Die entwickelten Länder haben eine postindustrielle Wirtschaft, was bedeutet, dass der Dienstleistungssektor an Bedeutung gewinnt und der Industriesektor weniger wichtig ist. Arbeitsplätze im Dienstleistungssektor sind solche, bei denen eine Person etwas für eine andere Person tut, wie den Verkauf oder die Reparatur eines Produkts. Bei Arbeitsplätzen im Industriesektor wird ein Produkt hergestellt, normalerweise in einer Fabrik. In einem entwickelten Land können Arbeitsplätze in der Industrie in weniger entwickelte Länder verlegt (ausgelagert) werden, die den Arbeitnehmern weniger Geld zahlen. Entwicklungsländer befinden sich möglicherweise im Prozess der Industrialisierung (Bau der Fabriken und der Infrastruktur), und unterentwickelte Länder sind in der Regel von der Landwirtschaft abhängig, häufig von der Subsistenzlandwirtschaft.

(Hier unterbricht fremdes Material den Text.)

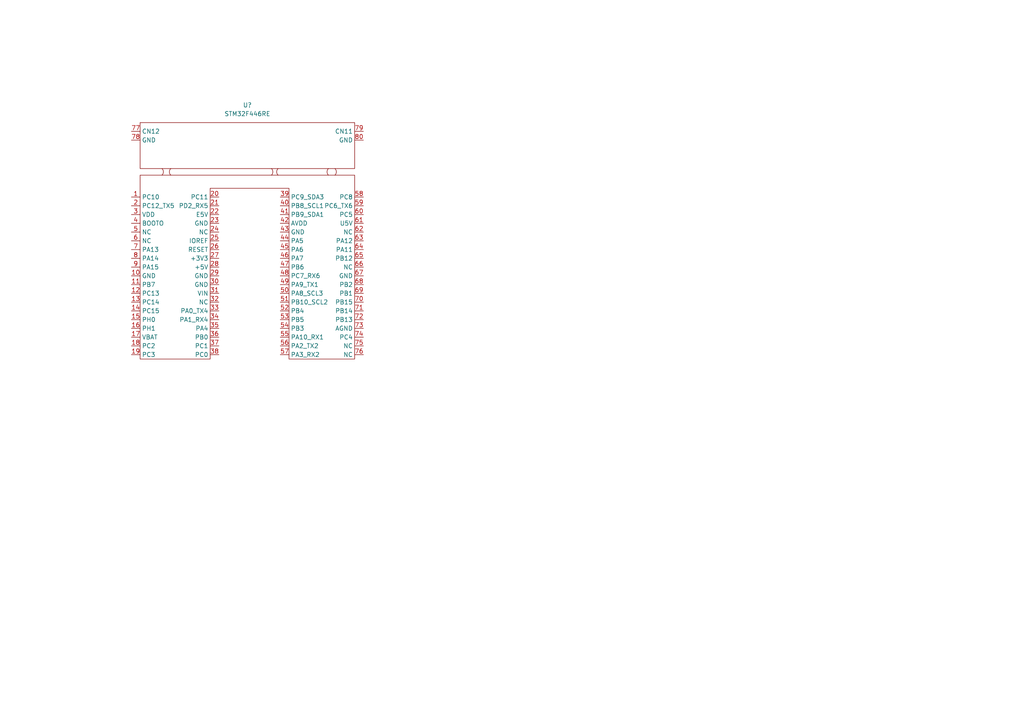
<source format=kicad_sch>
(kicad_sch (version 20211123) (generator eeschema)

  (uuid 0a4ac5ec-a939-4d17-875a-ff5d7df35c2d)

  (paper "A4")

  


  (symbol (lib_id "STM32_F446RE:STM32F446RE") (at 72.39 33.02 0) (unit 1)
    (in_bom yes) (on_board yes) (fields_autoplaced)
    (uuid 93f38562-f6b1-4859-b935-d17c32dc4be0)
    (property "Reference" "U?" (id 0) (at 71.755 30.48 0))
    (property "Value" "STM32F446RE" (id 1) (at 71.755 33.02 0))
    (property "Footprint" "" (id 2) (at 72.39 33.02 0)
      (effects (font (size 1.27 1.27)) hide)
    )
    (property "Datasheet" "" (id 3) (at 72.39 33.02 0)
      (effects (font (size 1.27 1.27)) hide)
    )
    (pin "1" (uuid 3691b1a2-8ba0-42e4-bbc9-199f3f1b534e))
    (pin "10" (uuid 80f1945c-2ffc-4cf8-b88d-28114bd8c7e0))
    (pin "11" (uuid 572a47b6-a6e0-42b8-a3fd-e06aea6be5ba))
    (pin "12" (uuid 782e4e4b-1bd5-4829-8325-2afe251b420e))
    (pin "13" (uuid a8ac43da-1a12-4169-bcc6-3cbab52c59c7))
    (pin "14" (uuid 3ff0445a-a8b5-4365-abb6-fc12ee44112c))
    (pin "15" (uuid 9c187aa9-c628-472f-9d5b-ebbbe83db6bf))
    (pin "16" (uuid 20696cf6-9cd1-4d2e-a0de-56f5b56f19e3))
    (pin "17" (uuid 3a1bcbcd-a6df-41a6-a2c7-2c9c1be449ee))
    (pin "18" (uuid 20a049c3-7d6b-4902-be27-f83170903188))
    (pin "19" (uuid 51228fbc-af37-4392-8581-dbb3d22beeca))
    (pin "2" (uuid db39672a-58b5-4d67-84ad-84753637646c))
    (pin "20" (uuid afb715d8-361c-41bc-ab57-e5e7dae8d0c3))
    (pin "21" (uuid aadfe46c-ebe6-4c39-a815-22e231710701))
    (pin "22" (uuid 46605617-8755-4f3a-823d-6d46b85defa8))
    (pin "23" (uuid 8994c720-9f2a-4777-880d-2d6ac05322ac))
    (pin "24" (uuid 2034b0be-3f0d-4ce7-856b-6031fcc51ef3))
    (pin "25" (uuid 9d3bf65c-e5ae-4727-ab42-aea47cd6df45))
    (pin "26" (uuid a6b37a8e-4962-48a2-822e-e973514301cd))
    (pin "27" (uuid 0e33ac1b-5dc7-456a-ad5a-eeb0e1623115))
    (pin "28" (uuid e792f91c-322b-4c60-9312-2fa9748ec988))
    (pin "29" (uuid ed79b9f3-7e65-4ddc-a43b-bc3db7666f61))
    (pin "3" (uuid 1d7b07ed-49ba-4903-a3fa-d9444ee098a9))
    (pin "30" (uuid 40961d61-9eaf-4458-a344-8e025ee61ca2))
    (pin "31" (uuid 5df2f9b4-40ec-4d34-a118-19d4e03725bf))
    (pin "32" (uuid a771cffe-639d-4b27-b7c8-4efb9720f67e))
    (pin "33" (uuid e0352419-8624-46e2-83a1-1bd934bb7144))
    (pin "34" (uuid 123aa45e-e9f7-4b52-9496-19e76f85346d))
    (pin "35" (uuid 32c89fd4-4d16-4d28-9f54-3cc61414e860))
    (pin "36" (uuid 9831d317-d563-4aa5-8756-7baef526c2a6))
    (pin "37" (uuid 386246f2-0639-490f-b2ae-954284ac973d))
    (pin "38" (uuid 4d302124-826e-428a-a9ae-1315fc3e8020))
    (pin "39" (uuid e65061b2-f64c-448e-a4d0-f1b418bc236b))
    (pin "4" (uuid 06fd17bf-87fd-4526-b496-9d771855d15d))
    (pin "40" (uuid 7dffef39-e718-42cd-a537-029d021854b1))
    (pin "41" (uuid 158d7b94-f416-470a-851c-a4a03ccdb6cd))
    (pin "42" (uuid f348866d-ba3b-4b7c-8710-d52344534cca))
    (pin "43" (uuid 31967516-16a2-495d-922a-4d643f425cd0))
    (pin "44" (uuid 931f74b0-ae8b-4d40-8788-42bc0149a39f))
    (pin "45" (uuid 944bb2aa-b3a8-4cf3-aaf3-f2d710408a54))
    (pin "46" (uuid 5933632b-a78a-4117-8024-94bd25a5539f))
    (pin "47" (uuid 87160dbf-b70d-48b0-975a-865a38626949))
    (pin "48" (uuid cc11c099-30be-442f-8404-3e3a2a5245ef))
    (pin "49" (uuid 89aa75f8-01f2-4a23-89b3-a0c077a606c7))
    (pin "5" (uuid fe57072c-2cc3-42b0-a77d-745a3a081970))
    (pin "50" (uuid ba548185-0c97-479e-bba5-24ef6d742552))
    (pin "51" (uuid 424c165e-95dc-4478-9f85-83791f8a7e4d))
    (pin "52" (uuid d7dae42d-588f-4145-a468-cb7e3de71084))
    (pin "53" (uuid bb24a507-e179-48c7-936f-c7b6ca4ed839))
    (pin "54" (uuid 4d300343-330a-4eab-a3f9-5525ae9df401))
    (pin "55" (uuid b4fbe947-9b42-4a2e-b73e-15e8bd30b6d3))
    (pin "56" (uuid bda464e9-5f92-4bee-8a07-44965be562fe))
    (pin "57" (uuid c6220e35-2f14-4f89-8db2-2d598dc085e1))
    (pin "58" (uuid 659b0d55-38a8-42d2-93d7-d81c62388af5))
    (pin "59" (uuid ddfa6a74-37aa-4283-8b3c-7cb3572741a9))
    (pin "6" (uuid 163ca9a4-1632-4de4-9c54-5eaca8c32d55))
    (pin "60" (uuid 94d88624-0162-46f7-b10a-f87ed1e6fafa))
    (pin "61" (uuid f1eb2ddc-0789-4e67-8bd6-61280b293d18))
    (pin "62" (uuid 6f6851d1-da7d-4d86-bb65-110ba43a7154))
    (pin "63" (uuid ff19958a-3819-4aa9-930d-fc6e736b3a01))
    (pin "64" (uuid 5eeeafba-9331-479c-8e7c-eaa61a7233b5))
    (pin "65" (uuid e746f42b-e3d5-40f3-8f84-9d8775016b68))
    (pin "66" (uuid 69089e1b-424c-4cd7-9ab9-c98ad55f3224))
    (pin "67" (uuid 9dee6f04-ecf4-44b2-91de-c852672d777f))
    (pin "68" (uuid 7cd03826-6292-4c1b-8a8f-17c42ff5a112))
    (pin "69" (uuid 5a4661ee-c052-4a09-ae6f-ecdfc1bb53af))
    (pin "7" (uuid 823d5d69-41f6-4cb2-964e-967abf716bcb))
    (pin "70" (uuid 61b532b8-54f2-44b0-9fd8-52aed8a33d27))
    (pin "71" (uuid f9b8d5dd-be32-4d0e-8a8f-7de8fdbe49b9))
    (pin "72" (uuid e04d76bd-597d-48a7-bcc6-4bbf35ca8fc8))
    (pin "73" (uuid 2e70a442-321c-45c9-a318-cc7cbcf4b392))
    (pin "74" (uuid 270819db-025e-4bdd-b8ff-6d275ad72535))
    (pin "75" (uuid f33800f7-89a7-4732-bc04-02e36fefb4b3))
    (pin "76" (uuid 88fa70a7-10cb-4f2d-9e3b-e2bbd5df7489))
    (pin "77" (uuid 8b4885c5-33b7-4573-8f3e-f3511359d7d3))
    (pin "78" (uuid 2741d837-2733-4d19-8d7f-daa9fe66d0f9))
    (pin "79" (uuid b20e042d-0636-4626-82cd-6db5e295d0bc))
    (pin "8" (uuid ea270861-3f26-4cb6-aa87-aa2e1f563caa))
    (pin "80" (uuid 7b1b15da-f14b-4ba7-94a0-2d01dc1d043e))
    (pin "9" (uuid 52c57190-3b34-4b78-b9cd-c412a3abc5e2))
  )

  (sheet_instances
    (path "/" (page "1"))
  )

  (symbol_instances
    (path "/93f38562-f6b1-4859-b935-d17c32dc4be0"
      (reference "U?") (unit 1) (value "STM32F446RE") (footprint "")
    )
  )
)

</source>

Das erste Industrieland war Großbritannien, gefolgt von Belgien. Spätere Industrieländer waren Deutschland, die USA, Frankreich und andere westeuropäische Länder. Laut Jeffrey Sachs ist die gegenwärtige Spaltung zwischen der entwickelten und der sich entwickelnden Welt vor allem ein Ereignis des 20.